During the 1940's and 1950's, Bankhead remained busy in the theater. She was praised for her performance in The Skin of Our Teeth (1942), for which she won the New York Drama Critics' Circle Award, and enjoyed a long run in Private Lives (1948). She worked infrequently in films, most of them mediocre, but was outstanding in Alfred Hitchcock's Lifeboat (1944), for which she was named best actress by the New York film critics. Bankhead frequented radio and television talk shows, usually discussing baseball or politics: she was a passionate fan of the New York Giants and was a staunch Democrat. During this period she was best known as the hostess of "The Big Show" (1950 - 1952), network radio's much-touted effort to compete with variety programs on television. Radio lost the competition, but the program was an effective vehicle for Bankhead's wit and unique voice.

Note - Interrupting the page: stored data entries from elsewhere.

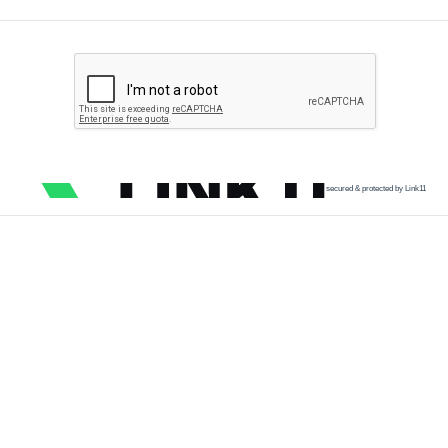
secured & protected by Link11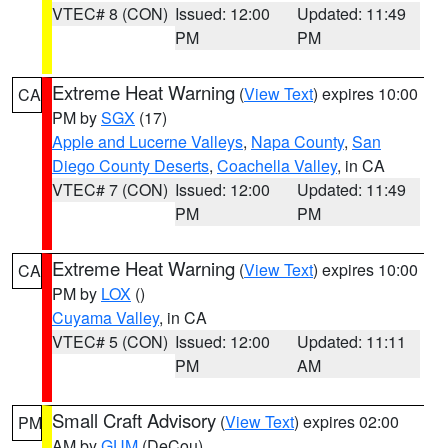
VTEC# 8 (CON)
Issued: 12:00
Updated: 11:49
PM
PM
Extreme Heat Warning
(
View Text
) expires 10:00
CA
PM by
SGX
(17)
Apple and Lucerne Valleys
,
Napa County
,
San
Diego County Deserts
,
Coachella Valley
, in CA
VTEC# 7 (CON)
Issued: 12:00
Updated: 11:49
PM
PM
Extreme Heat Warning
(
View Text
) expires 10:00
CA
PM by
LOX
()
Cuyama Valley
, in CA
VTEC# 5 (CON)
Issued: 12:00
Updated: 11:11
PM
AM
Small Craft Advisory
(
View Text
) expires 02:00
PM
AM by
GUM
(DeCou)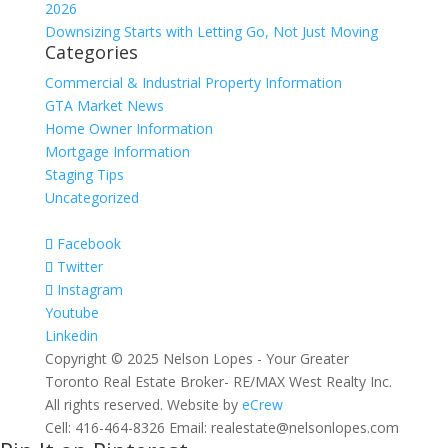
2026
Downsizing Starts with Letting Go, Not Just Moving
Categories
Commercial & Industrial Property Information
GTA Market News
Home Owner Information
Mortgage Information
Staging Tips
Uncategorized
Facebook
Twitter
Instagram
Youtube
Linkedin
Copyright © 2025 Nelson Lopes - Your Greater
Toronto Real Estate Broker- RE/MAX West Realty Inc.
All rights reserved. Website by
eCrew
Cell: 416-464-8326 Email: realestate@nelsonlopes.com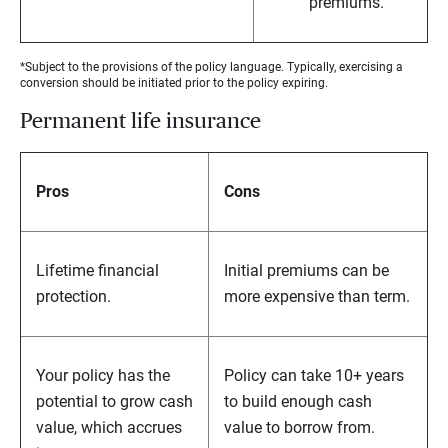
premiums.
*Subject to the provisions of the policy language. Typically, exercising a
conversion should be initiated prior to the policy expiring.
Permanent life insurance
Pros
Cons
Lifetime financial
Initial premiums can be
protection.
more expensive than term.
Your policy has the
Policy can take 10+ years
potential to grow cash
to build enough cash
value, which accrues
value to borrow from.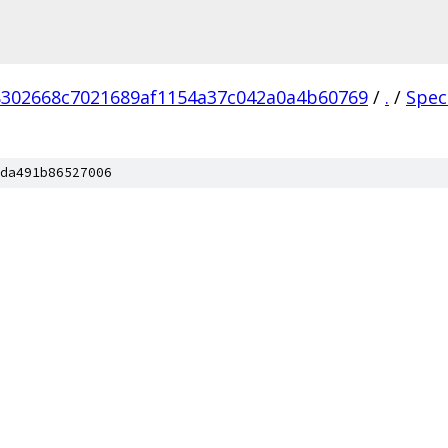
302668c7021689af1154a37c042a0a4b60769
/
.
/
Spec
da491b86527006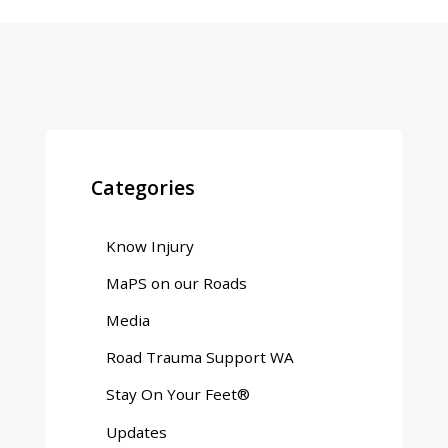
Categories
Know Injury
MaPS on our Roads
Media
Road Trauma Support WA
Stay On Your Feet®
Updates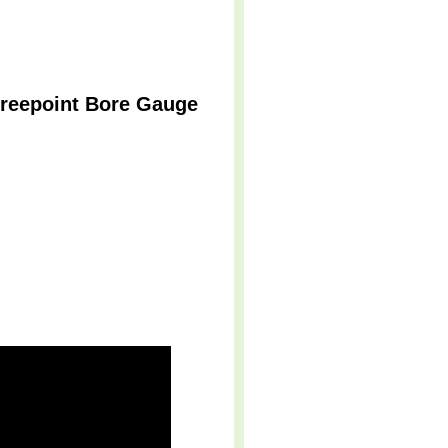
Threepoint Bore Gauge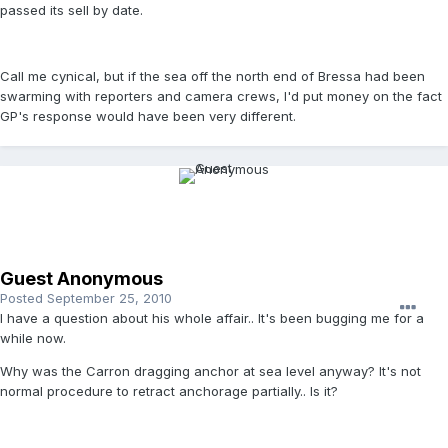
passed its sell by date.
Call me cynical, but if the sea off the north end of Bressa had been
swarming with reporters and camera crews, I'd put money on the fact
GP's response would have been very different.
Guest Anonymous
Posted
September 25, 2010
I have a question about his whole affair.. It's been bugging me for a
while now.
Why was the Carron dragging anchor at sea level anyway? It's not
normal procedure to retract anchorage partially.. Is it?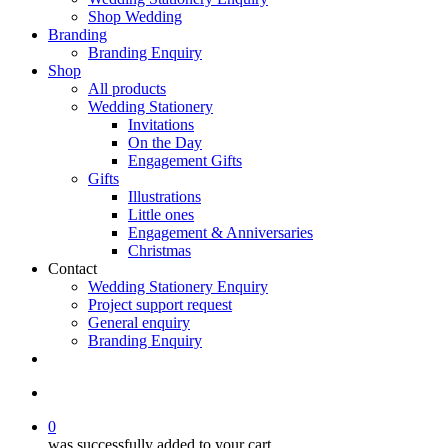
Shop Wedding
Branding
Branding Enquiry
Shop
All products
Wedding Stationery
Invitations
On the Day
Engagement Gifts
Gifts
Illustrations
Little ones
Engagement & Anniversaries
Christmas
Contact
Wedding Stationery Enquiry
Project support request
General enquiry
Branding Enquiry
facebook
pinterest
instagram
tiktok
email
search
0
was successfully added to your cart.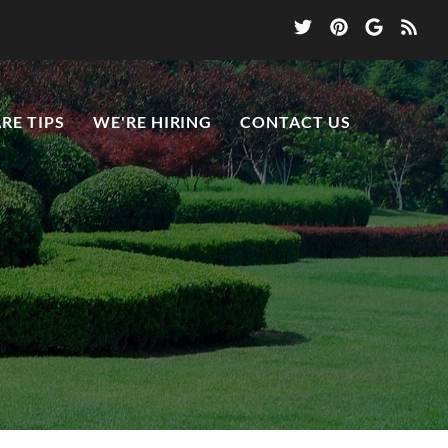
RE TIPS
WE'RE HIRING
CONTACT US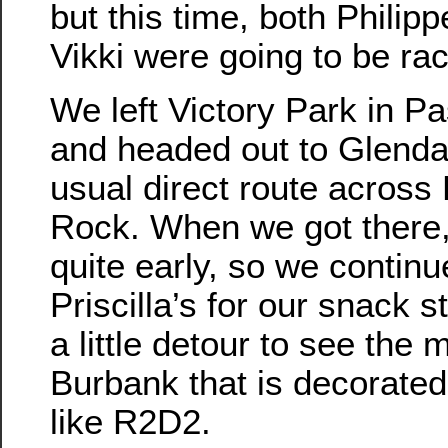
but this time, both Philip
Vikki were going to be rac
We left Victory Park in P
and headed out to Glenda
usual direct route across
Rock. When we got there
quite early, so we continu
Priscilla’s for our snack s
a little detour to see the 
Burbank that is decorated
like R2D2.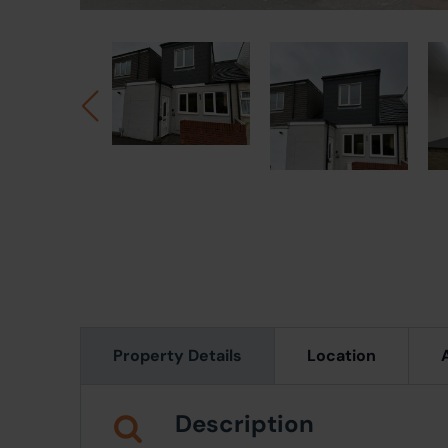
Property Details
Location
Description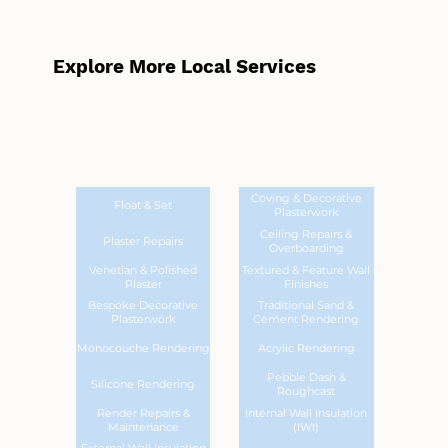
Explore More Local Services
Coving & Decorative
Float & Set
Plasterwork
Ceiling Repairs &
Plaster Repairs
Overboarding
Venetian & Polished
Textured & Feature Wall
Plaster
Finishes
Bespoke Decorative
Traditional Sand &
Plasterwork
Cement Rendering
Monocouche Rendering
Acrylic Rendering
Pebble Dash &
Silicone Rendering
Roughcast
Render Repairs &
Internal Wall Insulation
Maintenance
(IWI)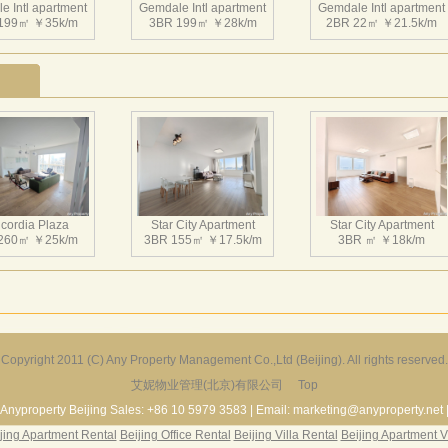
e Intl apartment
的综合性地产项目。
Gemdale Intl apartment
Gemdale Intl apartment
199㎡ ￥35k/m
3BR 199㎡ ￥28k/m
2BR 22㎡ ￥21.5k/m
金地国际花园A区（南区）由一栋150米高的国际甲级写字楼，
的三层商业裙楼组成，地上总建筑面积约为12万平方米。 金
座中心会所组成，地上总建筑面积约为12万8千平方米。楼高错
线，和南区联合创造了一个具有标志性的国际化商务和居住区
e Intl apartment
Gemdale Intl apartment
Gemdale Intl apartment
730㎡ ￥150k/m
4BR 266㎡ ￥45k/m
3BR 178㎡ ￥21k/m
cordia Plaza
Star City Apartment
Star City Apartment
260㎡ ￥25k/m
3BR 155㎡ ￥17.5k/m
3BR ㎡ ￥18k/m
Copyright 2011 (C) Any Property Management Co.,Ltd (Beijing). All rights reserved.
艾妮物业管理(北京)有限公司
Top
Harbor Apartment
Beijing Riviera
Richmond Park
156㎡ ￥19k/m
2BR 130㎡ ￥20k/m
3BR 180㎡ ￥22k/m
Anyproperty Beijing Sales: +86 10 5979 3583 | Email: marketing@anyproperty.net 
jing Apartment Rental
Beijing Office Rental
Beijing Villa Rental
Beijing Apartment V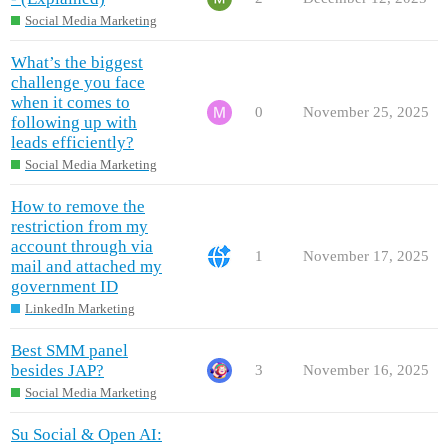
Social Media Marketing
What’s the biggest
challenge you face
when it comes to
0
November 25, 2025
following up with
leads efficiently?
Social Media Marketing
How to remove the
restriction from my
account through via
1
November 17, 2025
mail and attached my
government ID
LinkedIn Marketing
Best SMM panel
besides JAP?
3
November 16, 2025
Social Media Marketing
Su Social & Open AI: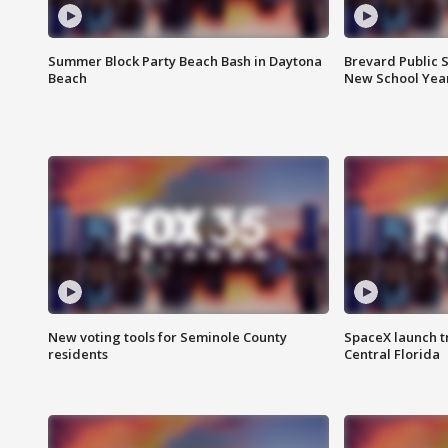
Summer Block Party Beach Bash in Daytona
Brevard Public S
Beach
New School Yea
New voting tools for Seminole County
SpaceX launch t
residents
Central Florida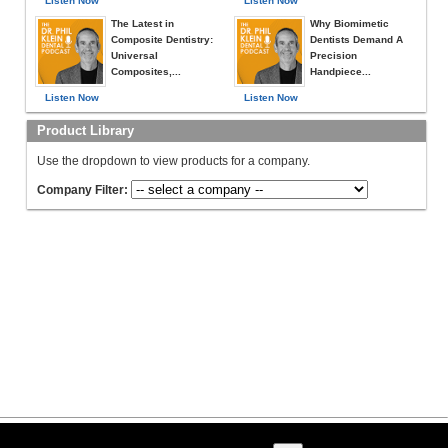
Listen Now
Listen Now
The Latest in
Why Biomimetic
Composite Dentistry:
Dentists Demand A
Universal
Precision
Composites,...
Handpiece...
Listen Now
Listen Now
Product Library
Use the dropdown to view products for a company.
Company Filter: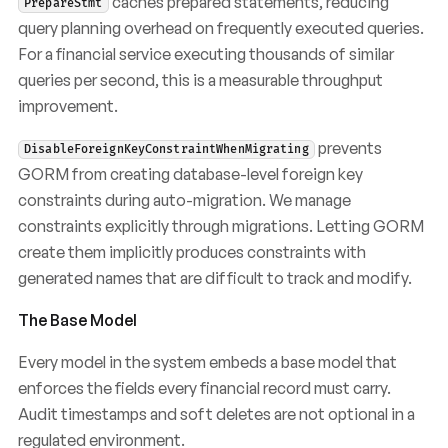
caches prepared statements, reducing
PrepareStmt
query planning overhead on frequently executed queries.
For a financial service executing thousands of similar
queries per second, this is a measurable throughput
improvement.
prevents
DisableForeignKeyConstraintWhenMigrating
GORM from creating database-level foreign key
constraints during auto-migration. We manage
constraints explicitly through migrations. Letting GORM
create them implicitly produces constraints with
generated names that are difficult to track and modify.
The Base Model
Every model in the system embeds a base model that
enforces the fields every financial record must carry.
Audit timestamps and soft deletes are not optional in a
regulated environment.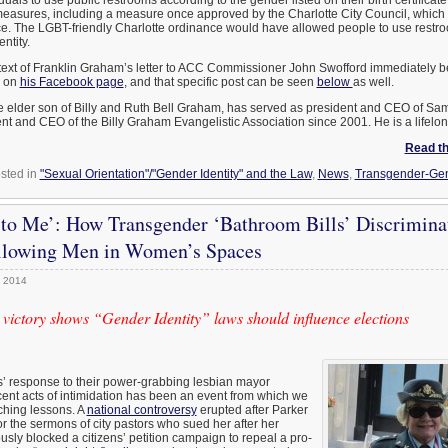
n) measures, including a measure once approved by the Charlotte City Council, whi
e. The LGBT-friendly Charlotte ordinance would have allowed people to use restro
ntity.
 text of Franklin Graham’s letter to ACC Commissioner John Swofford immediately b
e on
his Facebook page
, and that specific post can be seen
below
as well.
e elder son of Billy and Ruth Bell Graham, has served as president and CEO of Sam
t and CEO of the Billy Graham Evangelistic Association since 2001. He is a lifelon
Read the
sted in
"Sexual Orientation"/"Gender Identity" and the Law
,
News
,
Transgender-Gen
 to Me’: How Transgender ‘Bathroom Bills’ Discrimina
lowing Men in Women’s Spaces
, 2014
 victory shows “Gender Identity” laws should influence elections
’ response to their power-grabbing lesbian mayor
ent acts of intimidation has been an event from which we
ching lessons. A
national controversy
erupted after Parker
 the sermons of city pastors who sued her after her
usly blocked a citizens’ petition campaign to repeal a pro-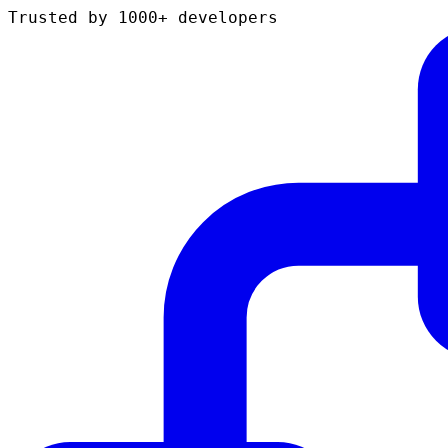
Trusted by 1000+ developers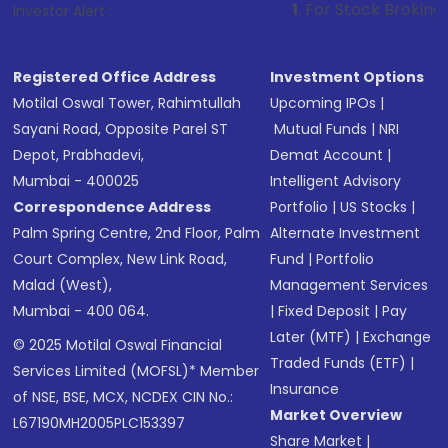
1
. For Stock Broking, Prevent Unau
Investor Alert :
Registered Office Address
Investment Options
Motilal Oswal Tower, Rahimtullah
Upcoming IPOs
|
Sayani Road, Opposite Parel ST
Mutual Funds
|
NRI
Depot, Prabhadevi,
Demat Account
|
Mumbai - 400025
Intelligent Advisory
Correspondence Address
Portfolio
|
US Stocks
|
Palm Spring Centre, 2nd Floor, Palm
Alternate Investment
Court Complex, New Link Road,
Fund
|
Portfolio
Malad (West),
Management Services
Mumbai - 400 064.
|
Fixed Deposit
|
Pay
Later (MTF)
|
Exchange
© 2025 Motilal Oswal Financial
Traded Funds (ETF)
|
Services Limited (MOFSL)* Member
Insurance
of NSE, BSE, MCX, NCDEX CIN No.:
Market Overview
L67190MH2005PLC153397
Share Market
|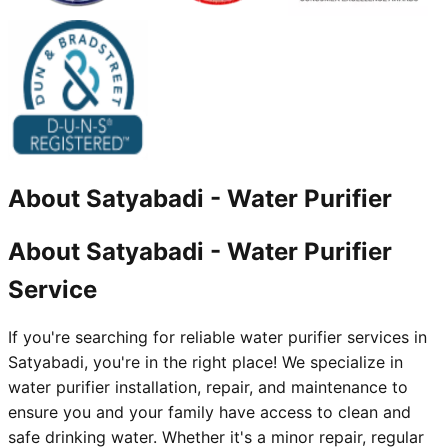
About
Satyabadi
-
Water Purifier
About Satyabadi - Water Purifier
Service
If you're searching for reliable water purifier services in
Satyabadi, you're in the right place! We specialize in
water purifier installation, repair, and maintenance to
ensure you and your family have access to clean and
safe drinking water. Whether it's a minor repair, regular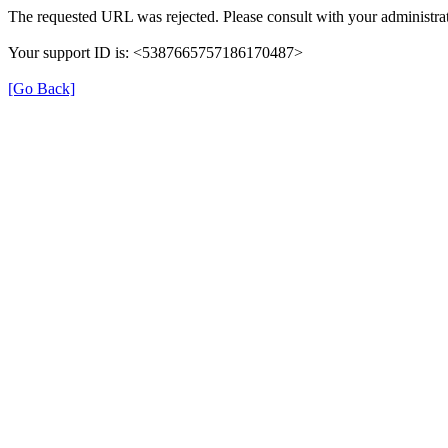
The requested URL was rejected. Please consult with your administrat
Your support ID is: <5387665757186170487>
[Go Back]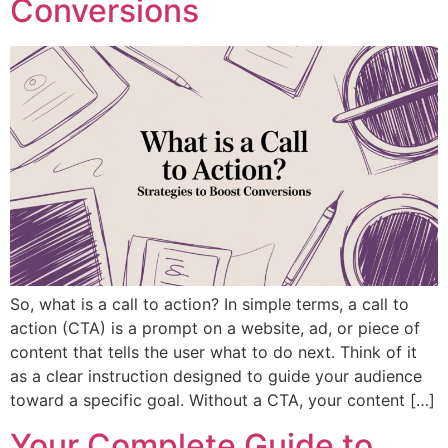
Conversions
So, what is a call to action? In simple terms, a call to
action (CTA) is a prompt on a website, ad, or piece of
content that tells the user what to do next. Think of it
as a clear instruction designed to guide your audience
toward a specific goal. Without a CTA, your content […]
Your Complete Guide to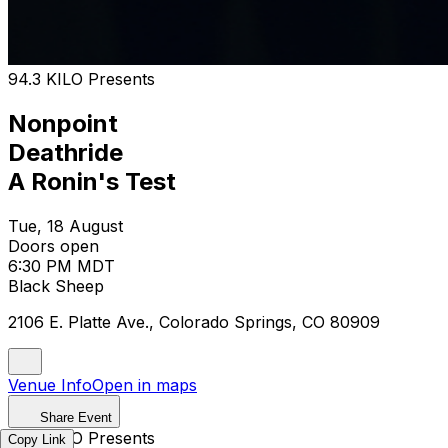
94.3 KILO Presents
Nonpoint
Deathride
A Ronin's Test
Tue, 18 August
Doors open
6:30 PM MDT
Black Sheep
2106 E. Platte Ave., Colorado Springs, CO 80909
Venue Info
Open in maps
Share Event
94.3 KILO Presents
Copy Link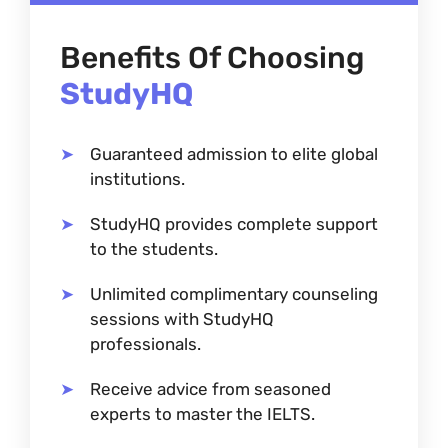
Benefits Of Choosing
StudyHQ
Guaranteed admission to elite global
institutions.
StudyHQ provides complete support
to the students.
Unlimited complimentary counseling
sessions with StudyHQ
professionals.
Receive advice from seasoned
experts to master the IELTS.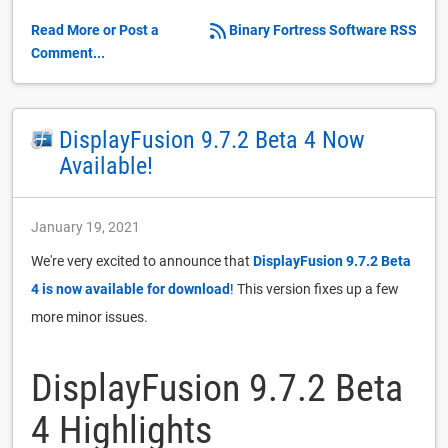
Read More or Post a
Binary Fortress Software RSS
Comment...
DisplayFusion 9.7.2 Beta 4 Now
Available!
January 19, 2021
We're very excited to announce that
DisplayFusion 9.7.2 Beta
4 is now available for download
! This version fixes up a few
more minor issues.
DisplayFusion 9.7.2 Beta
4 Highlights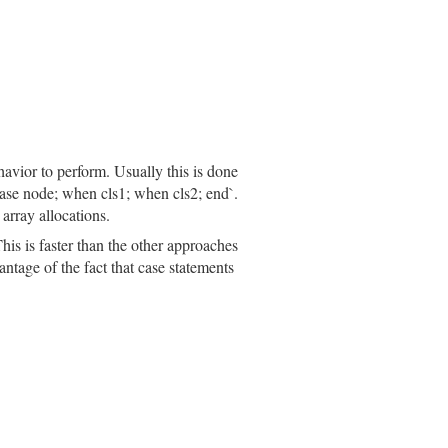
havior to perform. Usually this is done
`case node; when cls1; when cls2; end`.
array allocations.
his is faster than the other approaches
ntage of the fact that case statements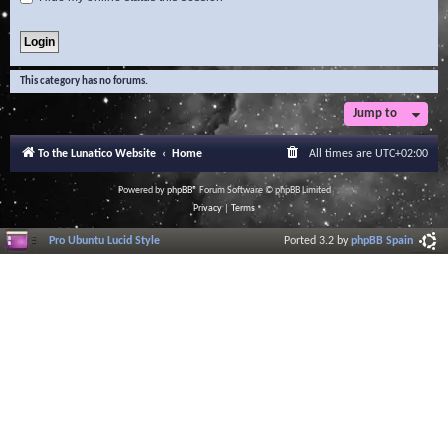
This category has no forums.
Jump to
To the Lunatico Website
Home
All times are
UTC+02:00
Powered by
phpBB
® Forum Software © phpBB Limited
Privacy
|
Terms
Pro Ubuntu Lucid Style
Ported 3.2 by
phpBB Spain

Age, abetted by cocaine, alcohol, and tobacco, had diminished her beauty, and she had gained a reputation for being difficult to work with. There is merit in Brendan Gill's assessment that Bankhead "invented by trial and error an exceptional self, which with a child's impudent pretense of not caring she flung straight into the face of the world. " But her colorful personality enabled her to remain a celebrity long after her acting career had faded. She died in New York City.
Achievements
Bankhead was inducted into the American Theater Hall of Fame in 1972, and the Alabama Women's Hall of Fame in 1981. She is regarded as one of the 20th-century theatre's great Leading Ladies.
In her personal life, Bankhead struggled with alcoholism and drug addiction, and was infamous for her uninhibited sex life. Bankhead was capable of great kindness and generosity to those in need, supporting disadvantaged foster children and helping several families escape the Spanish Civil War and World War II.
Connections
Bankhead often appeared with the actor John Emery, whom she married on August 31, 1937, and divorced in June 1941, after a predictably stormy marriage; they had no children.